The involvement of HLA alleles in the disease outcome of COVID-19 patients is getting more evident [45,46]. Various HLA alleles have shown high binding affinity to SARS-CoV-2 peptides [18,47], and trends have been observed in many populations [22,23]. While our sample size is limited, eight alleles were identified as significantly different between the studied cohort and matched individuals from the Héma-Québec Stem Cell Donor Registry, for which we already had high resolution HLA information. Two of these eight HLA alleles have not previously been identified for their association with COVID-19: DPB1*04:02 and DRB1*07:01. The underrepresentation of HLA-A*01:01 is in agreement with its suggested association with high risk and mortality in COVID-19 individuals [36,37], and the overrepresentation of HLA-B*44:02 is compatible with an increased susceptibility to infection [26]. Interestingly, A*01:01, B*44:02 and B*51:01 were predicted as weak binder of SARS-CoV-2 peptides, and none of the other alleles we identified were found to be strong peptide binders [48]. Given that we found A*01:01 and B51:01 to be underrepresented and B*44:02 overrepresented in our cohort, it is difficult to establish a relationship between these data without considering complete haplotypes or other disease severity groups. The other associations are inconclusive, but should be considered in larger cohorts. Overall, more data is required from more diverse populations in order to develop a comprehensive view and a better understanding to manage emerging variants and infection waves.
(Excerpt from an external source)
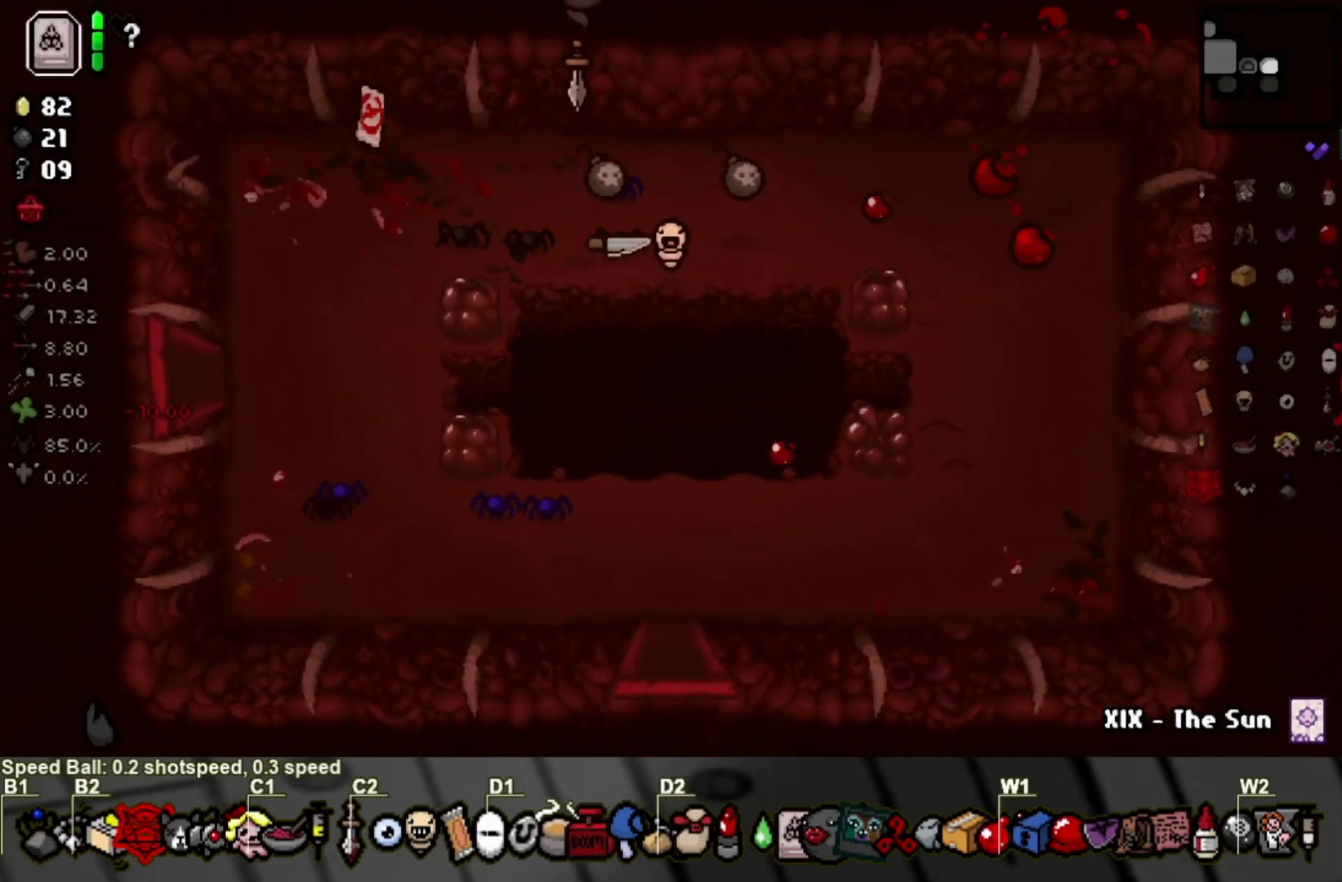
{"buttons": [], "left_stick": "center", "right_stick": "center", "events": []}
Altogether, we provide additional information regarding the role of RBC antigens and HLA in SARS-CoV-2 susceptibility, and consequential COVID-19 susceptibility, severity, resolution and long-term clinical consequences. More research needs to be done to get a better understanding of potentially at-risk populations, and for the identification of molecular pathways of this virus.
Conclusion
This study provides insights on the importance of considering the RBC and HLA antigens in regard to the susceptibility, severity, resolution and long-term clinical consequences of COVID-19. Genetic markers such as HLA could help focus our prevention efforts onto potentially more at-risk populations, and help organize vaccination strategies.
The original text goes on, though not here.